I've been experimenting with OpenAI's new functions API recently, mostly in the context of personal automation, which is something I've explored before without the API (more on that in the future). However, something else I thought might be interesting would be to give NPCs in a virtual world a more robust brain, like the recent Stanford paper. This came in part from the thinking from yesterday's post.
The Stanford approach had many layers of complexity and they were attempting to create something that is close to real human behaviour. I'm less interested in that, and would instead like to design an environment with much higher constraints based on simple rules. I think finding the right balance there leads to the most interesting emergent results.
So my first goal was to create a very tightly scoped environment. I decided to start with a 32x32 grid, made of emojis, with 5 agents randomly spawned. The edge of the grid is made of walls so they don't fall off.
Agents after they had walked towards each other for a chat
When I was originally scoping this out, I thought I would add mechanisms for interacting with items too. These items could be summoned in some way perhaps. I built a small API for getting the nearest emoji to item text as well, which is still up at e.g. https://gen.amar.io/emoji/green apple (replace "green apple" with whatever). It also caches the emojis so overall not expensive to run.
I also explored various models for generating emoji-like images, for the more fantastical items, and landed on emoji diffusion. It was at this point that I quickly realised I'm losing control of the scope, and decided to focus on NPCs only, and no items.

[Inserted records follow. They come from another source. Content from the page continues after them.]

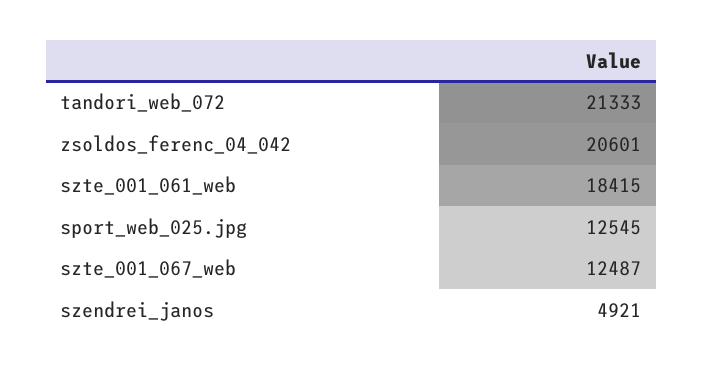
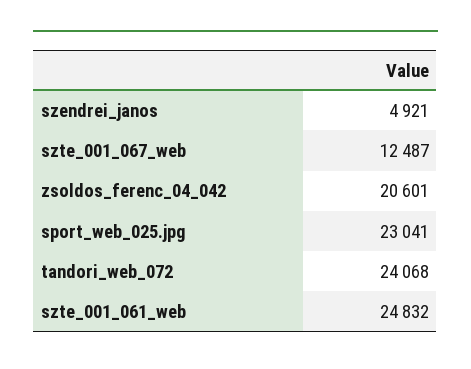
  {
-   "tandori_web_072": 21333,
+   "tandori_web_072": 24068,
    "zsoldos_ferenc_04_042": 20601,
-   "szte_001_061_web": 18415,
+   "szte_001_061_web": 24832,
-   "sport_web_025.jpg": 12545,
+   "sport_web_025.jpg": 23041,
    "szte_001_067_web": 12487,
    "szendrei_janos": 4921
  }

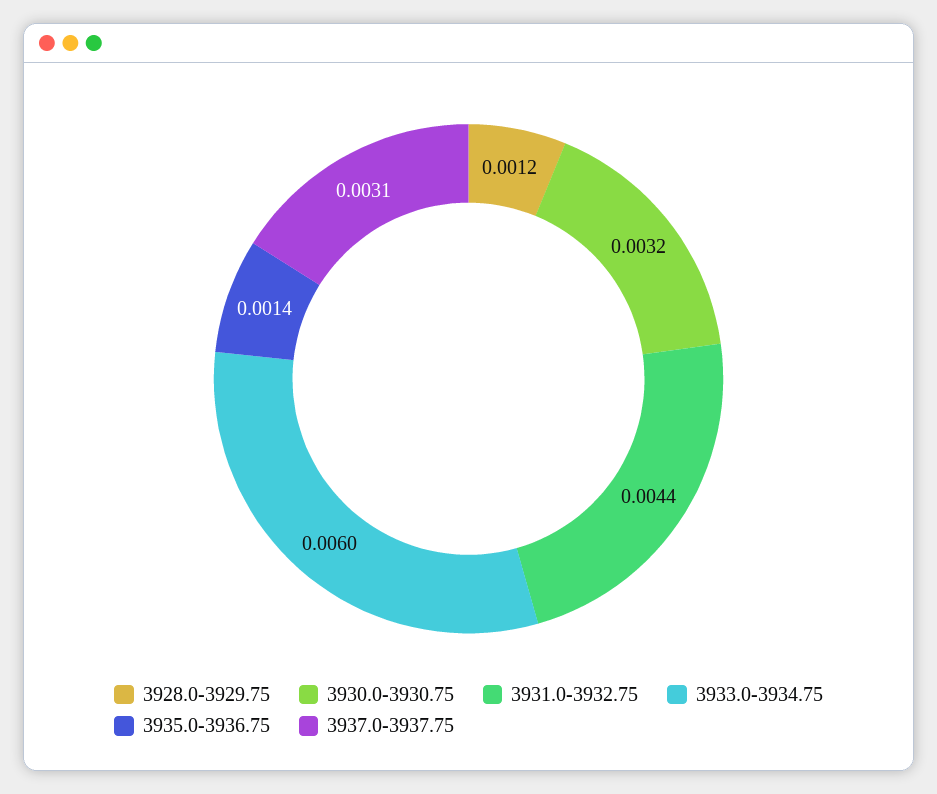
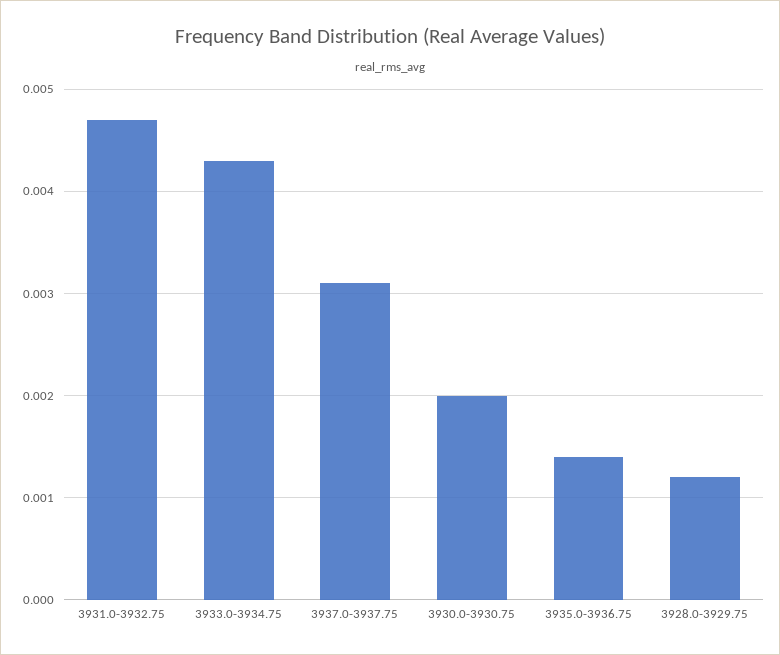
  {
    "3928.0-3929.75": 0.0012,
-   "3930.0-3930.75": 0.0032,
+   "3930.0-3930.75": 0.002,
-   "3931.0-3932.75": 0.0044,
+   "3931.0-3932.75": 0.0047,
-   "3933.0-3934.75": 0.006,
+   "3933.0-3934.75": 0.0043,
    "3935.0-3936.75": 0.0014,
    "3937.0-3937.75": 0.0031
  }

Each simulation step (tick) would iterate over all agents and compute their actions. I planned for these possible actions:
I wanted the response from OpenAI to only be function calls, which unfortunately you can't control, so I had to add to the prompt
You MUST perform a single function in response to the above information. If I get any bad response, we either retry or fall back to "do nothing", depending.
The prompt contained some basic info, a goal, the agent's surroundings, the agent's memory (a truncated list of "facts"), and information on events of the past round. I found that I couldn't quite rely on OpenAI to make good choices, so I selectively build the list of an agent's capabilities on the fly each tick. E.g. if there's nobody in speaking distance, we don't even give the agent the ability to speak. If there's a wall ahead of the agent, we don't even give the agent the chance to step forward. And if the agent just spoke, they lose the ability to speak again for the following round or else they speak over each other.
I had a lot of little problems like that. Overall, the more complicated the prompt, the more off the rails it goes. Originally, I tried
The message from God is: "Make friends" as I envisioned interaction from the user coming in the form of divine intervention. But then some of the agents tried speaking to God and such, so I replaced that with
Your goal is: "Make friends", and later
Your goal is: "Walk to someone and have interesting conversations" so they don't just walk randomly forever.
They would also feel compelled to try and remember a lot. Often the facts they remembered were quite useless, like the goal, or their current position. The memory was small, so I tried prompt engineering to force them to treat memory as more precious, but it didn't quite work. Similarly, they would sometimes go on endless loops remembering the same useless fact over and over. I originally had all information in their memory (like their name) but I didn't want them to forget their name, so put the permanent facts outside.
Eventually, I removed the
remember action, because it really wasn't helping. They could have good conversations, but everything else seemed a bit stupid, like I might as well program it procedurally instead of with LLMs.
I did however focus a lot on having a very robust architecture for this project, and made all the different parts easy to build on. The server does the simulation (in the future, asynchronously, but today, through the "tick" button) and stores world state in a big JSON object that I write to disk so I can rewind through past states. There is no DB, we simply read/write from/to JSON files as the world state changes. The structure of the data is flexible enough that I don't need to modify the schemas, and it can remain pretty forwards-compatible as I make additions, so I can run the server off of older states and it picks up those states gracefully.
Anyway, I'll be experimenting some more and writing up more details on the different parts as they develop!